## Task goal
Retype the records in full, exactly as they stand.

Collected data
--------

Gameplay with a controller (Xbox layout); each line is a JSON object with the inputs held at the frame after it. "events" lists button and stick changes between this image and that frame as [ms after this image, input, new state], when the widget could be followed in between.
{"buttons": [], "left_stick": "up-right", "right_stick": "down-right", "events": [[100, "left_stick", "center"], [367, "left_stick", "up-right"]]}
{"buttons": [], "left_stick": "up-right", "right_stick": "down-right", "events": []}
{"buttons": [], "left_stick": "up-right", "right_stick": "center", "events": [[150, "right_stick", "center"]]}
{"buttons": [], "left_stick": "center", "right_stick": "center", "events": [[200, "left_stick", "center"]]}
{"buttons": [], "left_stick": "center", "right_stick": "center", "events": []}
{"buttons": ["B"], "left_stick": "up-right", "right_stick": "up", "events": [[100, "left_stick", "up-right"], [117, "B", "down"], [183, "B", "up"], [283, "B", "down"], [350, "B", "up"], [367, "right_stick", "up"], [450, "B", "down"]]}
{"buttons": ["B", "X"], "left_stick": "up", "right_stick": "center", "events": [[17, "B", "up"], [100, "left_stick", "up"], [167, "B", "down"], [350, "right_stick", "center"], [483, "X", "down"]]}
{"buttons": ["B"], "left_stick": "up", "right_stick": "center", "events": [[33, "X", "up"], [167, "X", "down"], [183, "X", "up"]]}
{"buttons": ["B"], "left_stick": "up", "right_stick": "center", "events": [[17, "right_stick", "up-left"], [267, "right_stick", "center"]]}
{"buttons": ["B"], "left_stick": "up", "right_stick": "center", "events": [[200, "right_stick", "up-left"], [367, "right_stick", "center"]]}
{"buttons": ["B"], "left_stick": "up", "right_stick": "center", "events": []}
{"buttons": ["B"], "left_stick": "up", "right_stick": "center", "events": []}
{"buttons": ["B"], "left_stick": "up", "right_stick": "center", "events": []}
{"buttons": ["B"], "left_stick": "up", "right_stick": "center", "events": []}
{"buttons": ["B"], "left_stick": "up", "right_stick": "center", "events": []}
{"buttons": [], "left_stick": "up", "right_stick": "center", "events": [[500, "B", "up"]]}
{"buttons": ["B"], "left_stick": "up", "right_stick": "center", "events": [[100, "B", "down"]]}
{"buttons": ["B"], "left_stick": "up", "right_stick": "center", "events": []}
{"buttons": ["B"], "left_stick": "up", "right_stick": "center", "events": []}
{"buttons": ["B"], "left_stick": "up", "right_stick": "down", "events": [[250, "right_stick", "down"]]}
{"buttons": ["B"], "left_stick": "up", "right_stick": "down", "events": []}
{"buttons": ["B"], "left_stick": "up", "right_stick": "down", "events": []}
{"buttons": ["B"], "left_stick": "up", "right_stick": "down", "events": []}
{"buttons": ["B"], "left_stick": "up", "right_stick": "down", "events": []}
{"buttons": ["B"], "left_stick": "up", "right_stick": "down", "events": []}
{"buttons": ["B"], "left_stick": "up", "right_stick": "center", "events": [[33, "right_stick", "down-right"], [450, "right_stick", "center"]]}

--------

## Output
Gameplay with a controller (Xbox layout); each line is a JSON object with the inputs held at the frame after it. "events" lists button and stick changes between this image and that frame as [ms after this image, input, new state], when the widget could be followed in between.
{"buttons": [], "left_stick": "up-right", "right_stick": "down-right", "events": [[100, "left_stick", "center"], [367, "left_stick", "up-right"]]}
{"buttons": [], "left_stick": "up-right", "right_stick": "down-right", "events": []}
{"buttons": [], "left_stick": "up-right", "right_stick": "center", "events": [[150, "right_stick", "center"]]}
{"buttons": [], "left_stick": "center", "right_stick": "center", "events": [[200, "left_stick", "center"]]}
{"buttons": [], "left_stick": "center", "right_stick": "center", "events": []}
{"buttons": ["B"], "left_stick": "up-right", "right_stick": "up", "events": [[100, "left_stick", "up-right"], [117, "B", "down"], [183, "B", "up"], [283, "B", "down"], [350, "B", "up"], [367, "right_stick", "up"], [450, "B", "down"]]}
{"buttons": ["B", "X"], "left_stick": "up", "right_stick": "center", "events": [[17, "B", "up"], [100, "left_stick", "up"], [167, "B", "down"], [350, "right_stick", "center"], [483, "X", "down"]]}
{"buttons": ["B"], "left_stick": "up", "right_stick": "center", "events": [[33, "X", "up"], [167, "X", "down"], [183, "X", "up"]]}
{"buttons": ["B"], "left_stick": "up", "right_stick": "center", "events": [[17, "right_stick", "up-left"], [267, "right_stick", "center"]]}
{"buttons": ["B"], "left_stick": "up", "right_stick": "center", "events": [[200, "right_stick", "up-left"], [367, "right_stick", "center"]]}
{"buttons": ["B"], "left_stick": "up", "right_stick": "center", "events": []}
{"buttons": ["B"], "left_stick": "up", "right_stick": "center", "events": []}
{"buttons": ["B"], "left_stick": "up", "right_stick": "center", "events": []}
{"buttons": ["B"], "left_stick": "up", "right_stick": "center", "events": []}
{"buttons": ["B"], "left_stick": "up", "right_stick": "center", "events": []}
{"buttons": [], "left_stick": "up", "right_stick": "center", "events": [[500, "B", "up"]]}
{"buttons": ["B"], "left_stick": "up", "right_stick": "center", "events": [[100, "B", "down"]]}
{"buttons": ["B"], "left_stick": "up", "right_stick": "center", "events": []}
{"buttons": ["B"], "left_stick": "up", "right_stick": "center", "events": []}
{"buttons": ["B"], "left_stick": "up", "right_stick": "down", "events": [[250, "right_stick", "down"]]}
{"buttons": ["B"], "left_stick": "up", "right_stick": "down", "events": []}
{"buttons": ["B"], "left_stick": "up", "right_stick": "down", "events": []}
{"buttons": ["B"], "left_stick": "up", "right_stick": "down", "events": []}
{"buttons": ["B"], "left_stick": "up", "right_stick": "down", "events": []}
{"buttons": ["B"], "left_stick": "up", "right_stick": "down", "events": []}
{"buttons": ["B"], "left_stick": "up", "right_stick": "center", "events": [[33, "right_stick", "down-right"], [450, "right_stick", "center"]]}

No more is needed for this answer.